─── Extracted entries ───

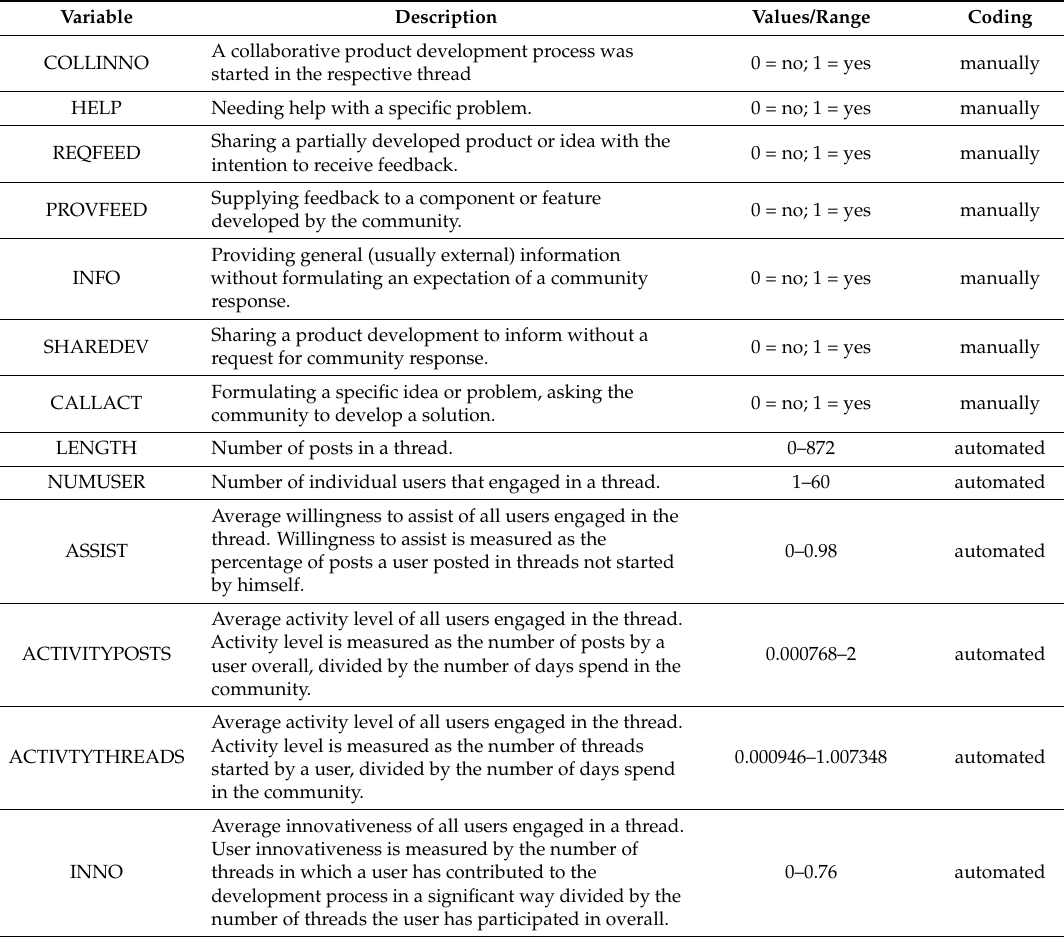
Table 1. Description of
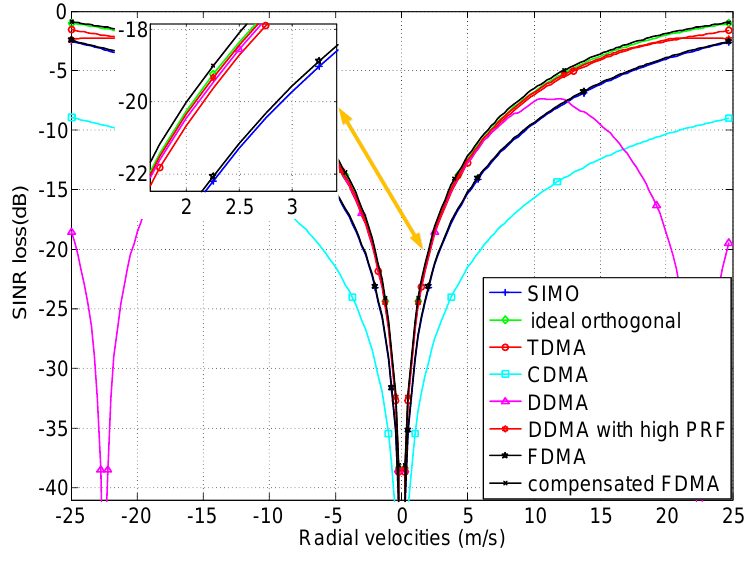
Figure 5. SINR loss of MIMO GMTI radar with different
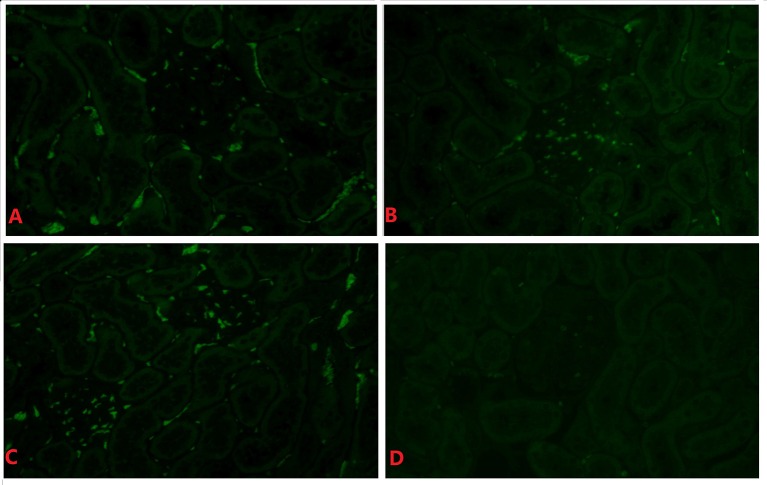
RSV F protein in renal tissue of the day 14 subgroup (indirect immunofluorescence, × 400). Positive hybridization signals appeared in the glomeruli and tubules of the RSV infection group in (A–C). There was little positive expression of RSV F protein in (D). (A) The 6 × 104 PFU RSV + vehicle, day 14 subgroup (Group A3); (B) The 6 × 104 PFU RSV + 6 × 106 PFU RSV, day 14 subgroup (Group B3); (C) The 6 × 104 PFU RSV + 6 × 104 PFU RSV, day 14 subgroup (Group C3); (D) Vehicle + vehicle group, day 14 subgroup (Group D3).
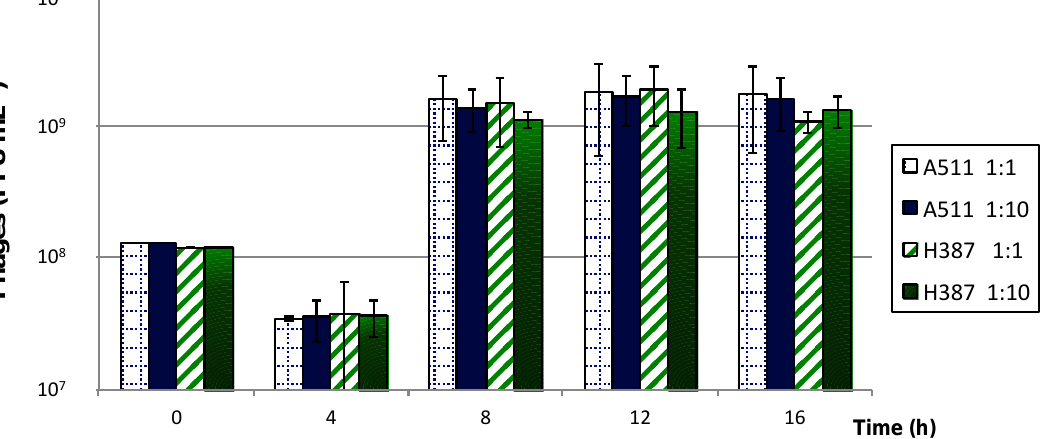
Figure 4. Production of phages A511 and H387 on Listeria ivanovii WSLC 3009 immobilised in alginate beads, using 1 and 0.1 multiplicities of infection (MOIs). Phage titers were measured every 4 h. Mean values were calculated from two independent experiments, and error bars correspond to standard deviations.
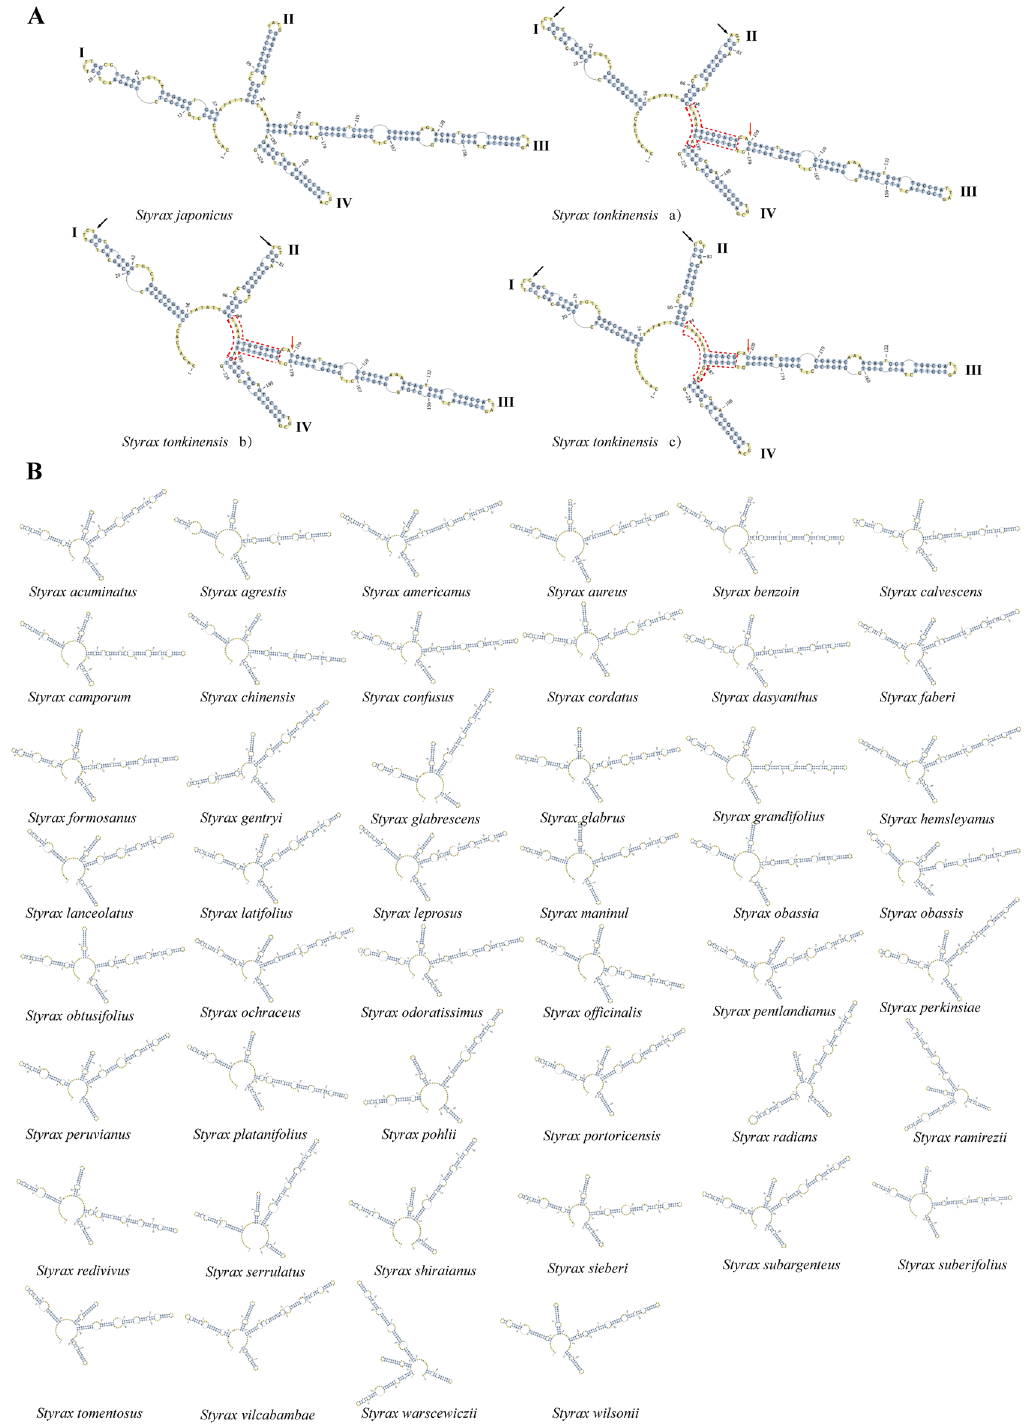
Figure 2. ( A ) Comparison of the secondary structure of ITS2 between benzoin samples from S. tonkinensis and S. japonicus . S. tonkinensis secondary structures a), b), and c) were all slightly different. Arrows indicate the sites of hCBCs (red) and different base sites (black), and the red dashed boxes represent the different base pairs in helix III of S. tonkinensis . ( B ) The secondary structures of ITS2 in 46 taxa analyzed in this study, except for S. tonkinensis and S. japonicus . The species name is marked below each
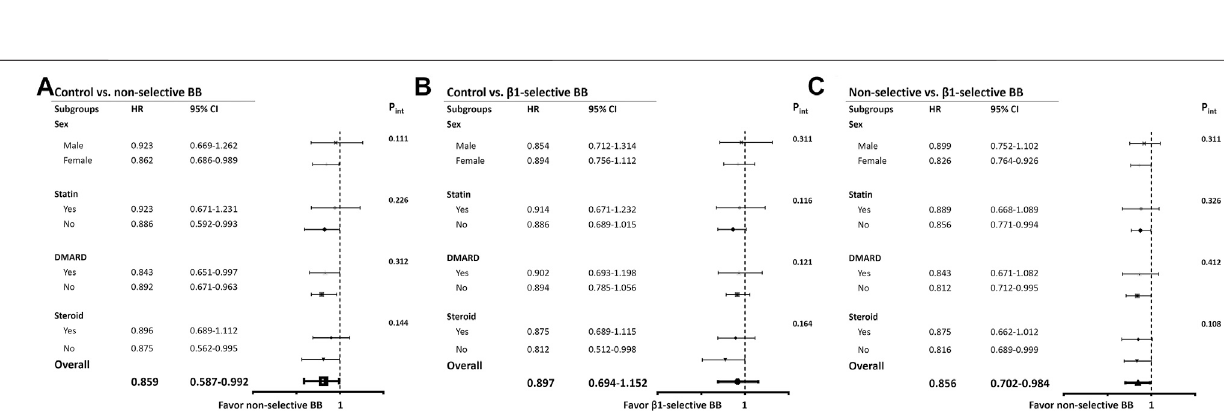
FIGURE 2 | Kaplan – Meier curves showing the overall survival according to the different beta-blocker treatments. (A) Beta-blockers (green line) vs control (red line) (log-rant rest, p (cid:1) 0.034),and (B) Kaplan – Meiercurvesbythree treatment subgroups with pairwise comparisons using thelog-ranktest. *indicated p value < 0.05 when compared with control. Statistically signi fi cant survival differences were noted between non-selective beta-blockers (green line) vs control group (red line) (log-rank test p (cid:1) 0.027) and β 1-selective beta-blockers (blue line) vs control group (log-rank test p (cid:1) 0.036) but not between non-selective versus β 1-selective beta-blockers (log-rank test p (cid:1) 0.142).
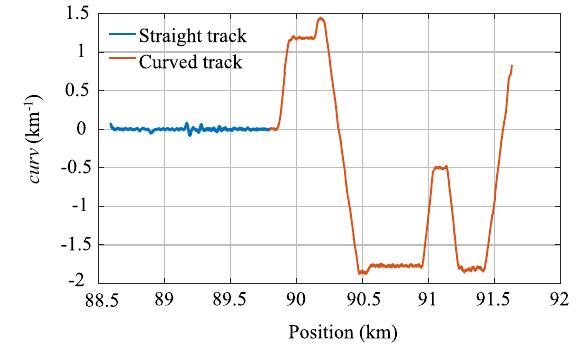
Fig. 4 The tricube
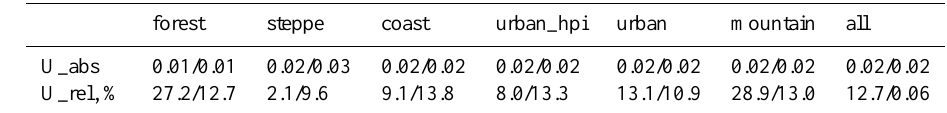
Table 2. The absolute (U_abs) and relative (U_rel) uncertainties between ADV and ASRVN surface reflectances at 555/659nm, calculated for all collocated pixels in different surface type groups.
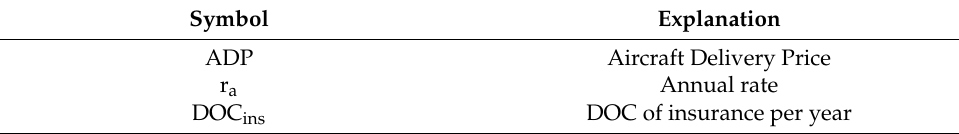
Table 3. Insurance cost symbols explanation.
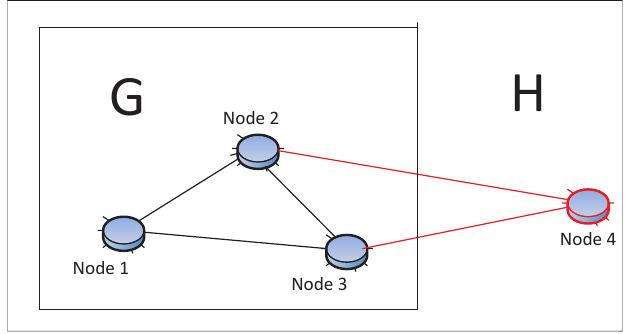
Figure 7. Construct a new 2 − connected network H from the existing 2 − connected network G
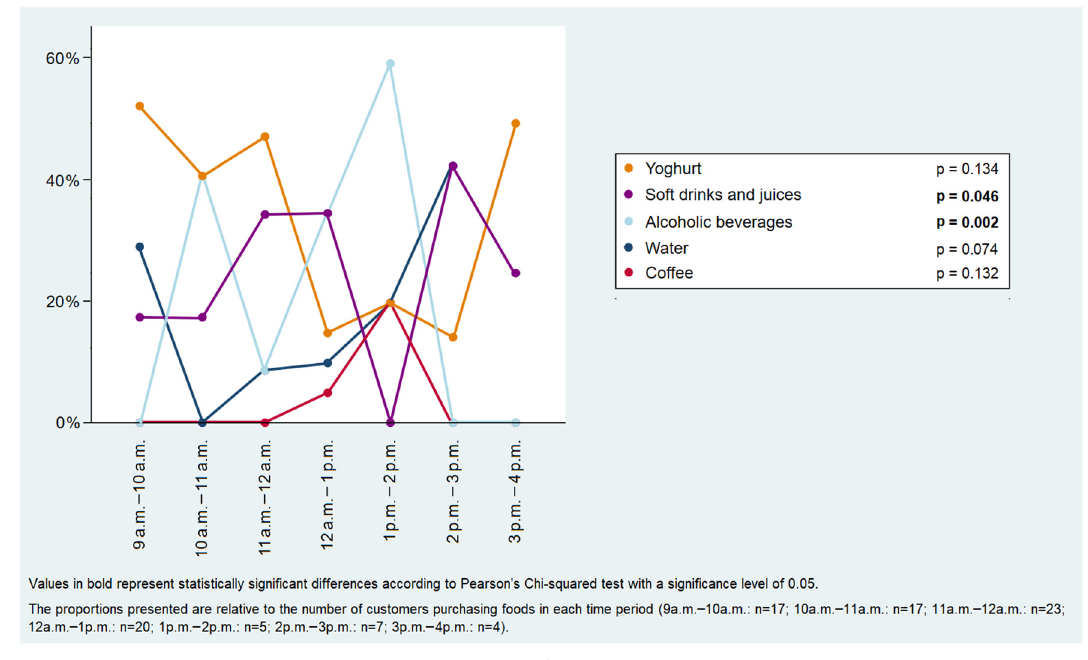
Figure 5. Distribution of the takeaway food purchases throughout the day: ( a ) foods (n = 434) and ( b ) beverages (n = 93).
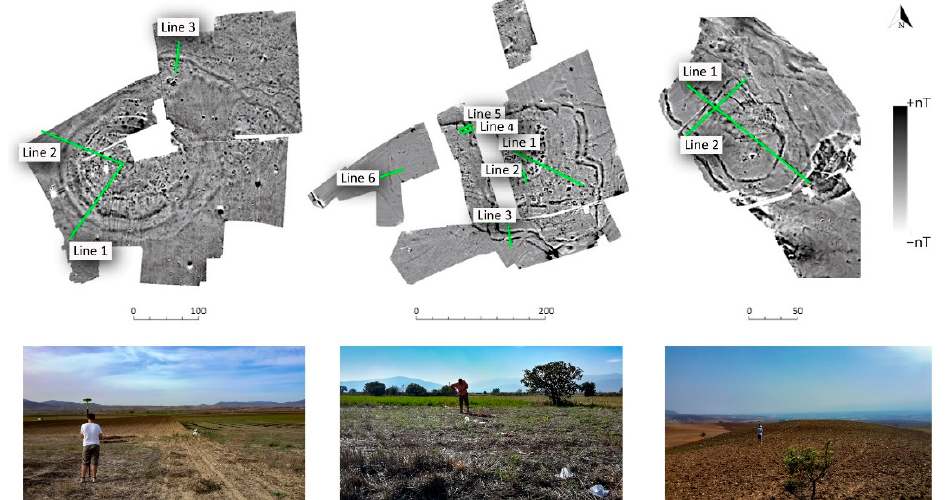
Figure 2. General location of the soil sample lines over the magnetometer results ( top ). General views of the fields during soil sampling ( bottom ). The grayscale image shows positive magnetic anomalies in black and negative anomalies in white.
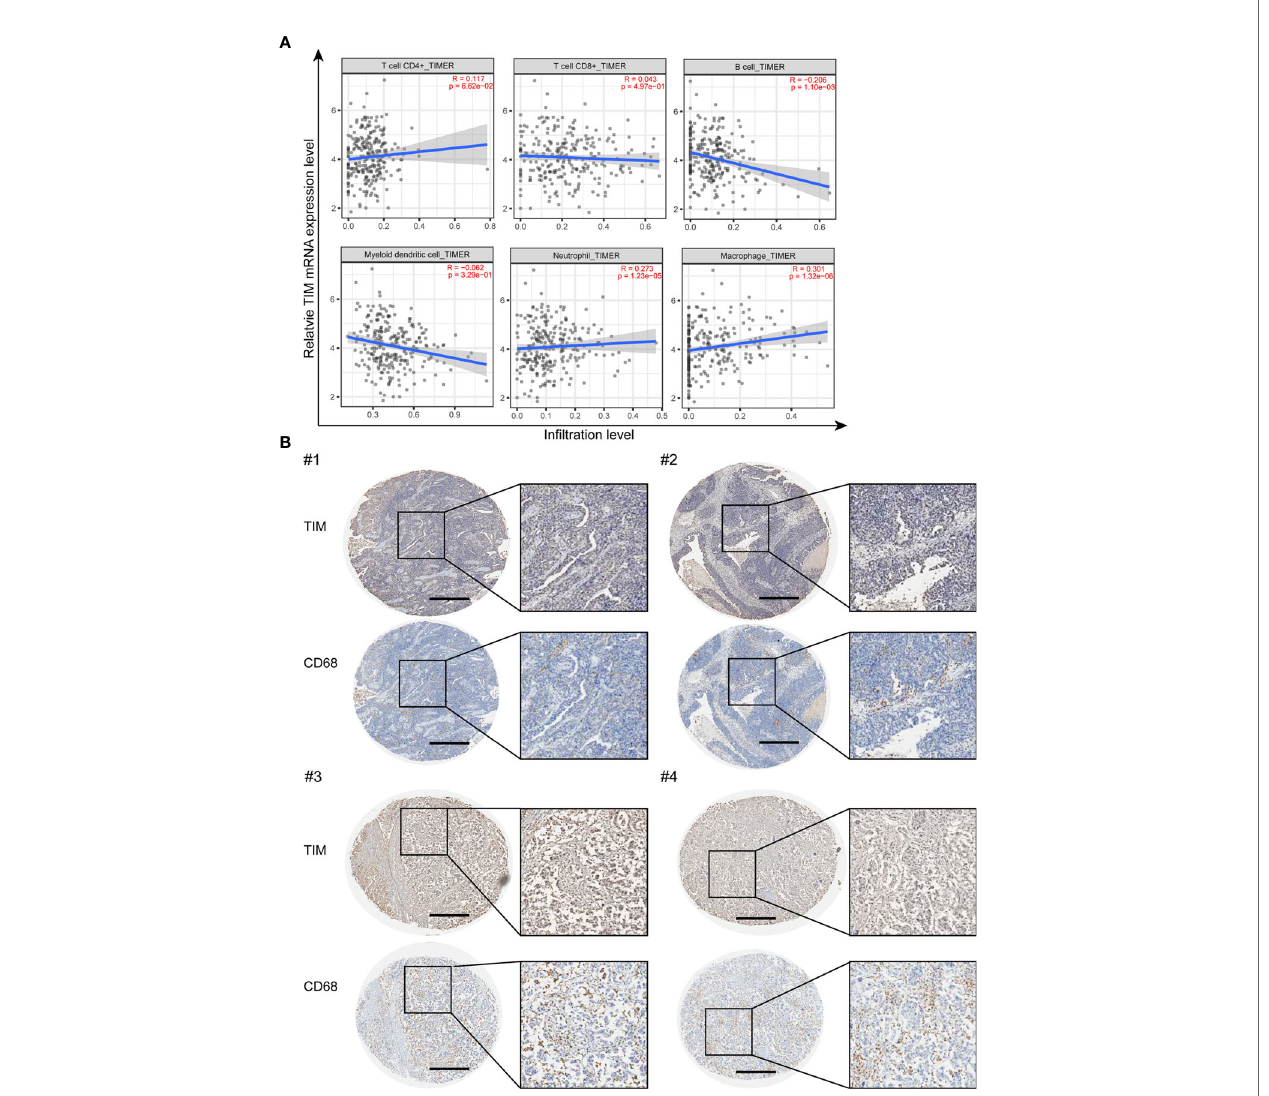
FIGURE 5 | The in fi ltration of macrophages was closely associated with TIM expression in human samples. (A) The correlation between TIM expression levels and the in fi ltration of different immune cell subsets were analyzed in OV by using TIMER. (B) IHC staining of TIM and macrophage marker CD68 in OV tissue samples. Scale bar = 500 m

───

Task goal: Copy every line in the data above that has the string "Table" in it.

Response:
Table 1. Description of
Table 2. The absolute (U_abs) and relative (U_rel) uncertainties between ADV and ASRVN surface reflectances at 555/659nm, calculated for all collocated pixels in different surface type groups.
Table 3. Insurance cost symbols explanation.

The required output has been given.